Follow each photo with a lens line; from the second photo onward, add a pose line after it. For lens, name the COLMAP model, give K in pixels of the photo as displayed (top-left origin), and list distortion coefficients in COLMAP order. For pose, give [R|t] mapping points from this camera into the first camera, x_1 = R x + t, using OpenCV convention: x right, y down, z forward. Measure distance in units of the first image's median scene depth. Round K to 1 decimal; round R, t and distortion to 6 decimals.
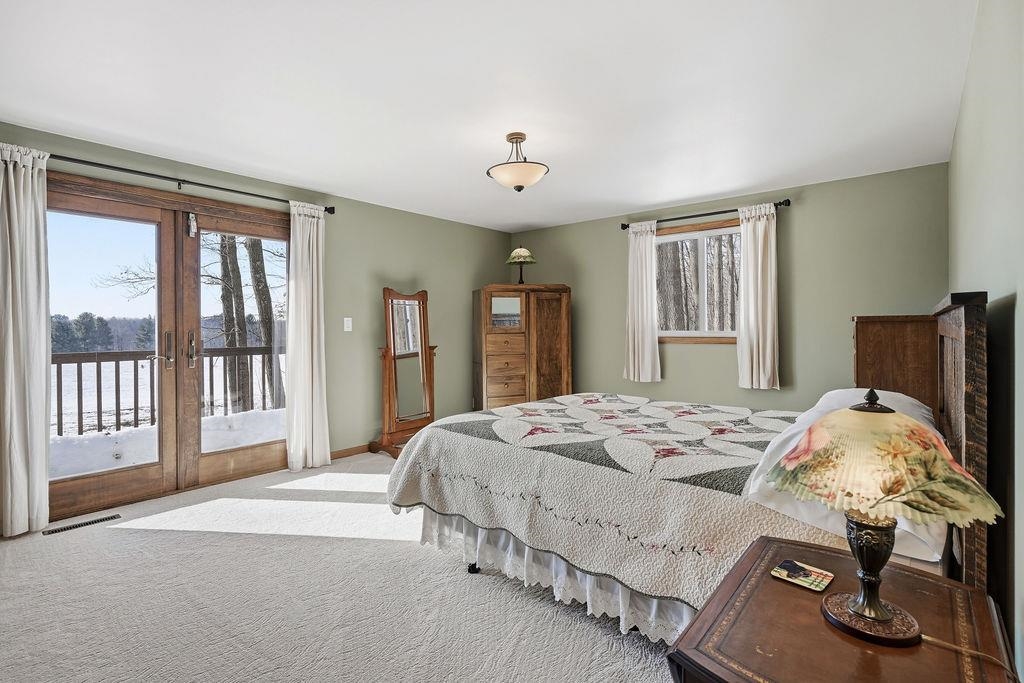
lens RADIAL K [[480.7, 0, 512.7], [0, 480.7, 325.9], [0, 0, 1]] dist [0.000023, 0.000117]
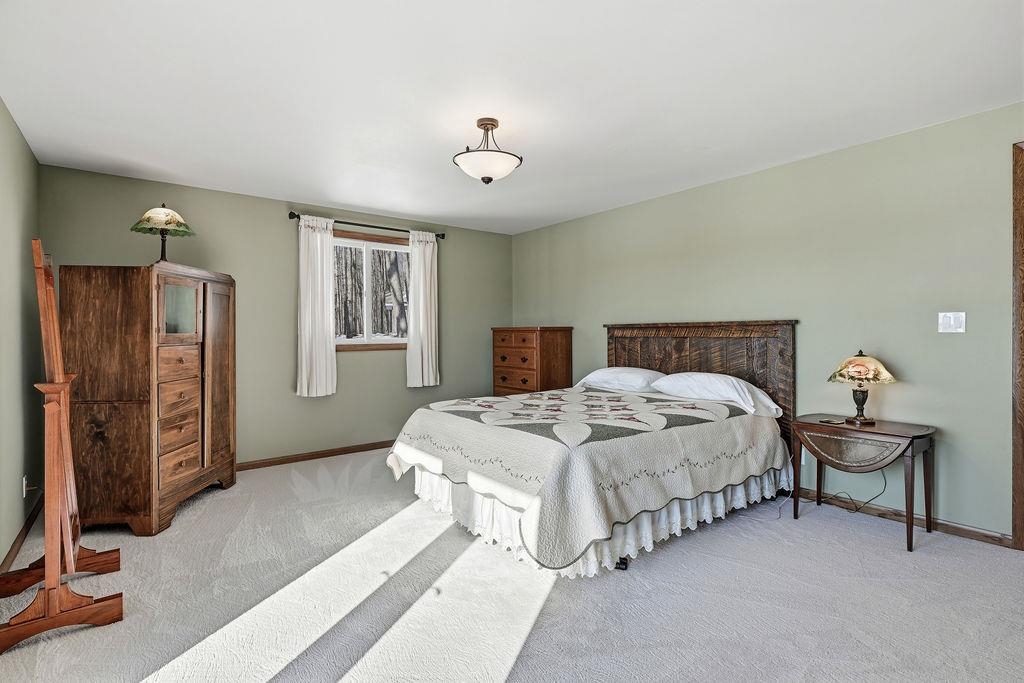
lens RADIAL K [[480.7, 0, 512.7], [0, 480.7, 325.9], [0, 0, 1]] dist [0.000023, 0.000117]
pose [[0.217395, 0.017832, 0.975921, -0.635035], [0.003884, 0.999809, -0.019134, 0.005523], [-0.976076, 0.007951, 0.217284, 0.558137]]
——————
- Problem to work on -
The whole listing above is to be repeated exactly, apart from its pictures.

- Exercise result -
Follow each photo with a lens line; from the second photo onward, add a pose line after it. For lens, name the COLMAP model, give K in pixels of the photo as displayed (top-left origin), and list distortion coefficients in COLMAP order. For pose, give [R|t] mapping points from this camera into the first camera, x_1 = R x + t, using OpenCV convention: x right, y down, z forward. Measure distance in units of the first image's median scene depth. Round K to 1 decimal; round R, t and distortion to 6 decimals.
lens RADIAL K [[480.7, 0, 512.7], [0, 480.7, 325.9], [0, 0, 1]] dist [0.000023, 0.000117]
lens RADIAL K [[480.7, 0, 512.7], [0, 480.7, 325.9], [0, 0, 1]] dist [0.000023, 0.000117]
pose [[0.217395, 0.017832, 0.975921, -0.635035], [0.003884, 0.999809, -0.019134, 0.005523], [-0.976076, 0.007951, 0.217284, 0.558137]]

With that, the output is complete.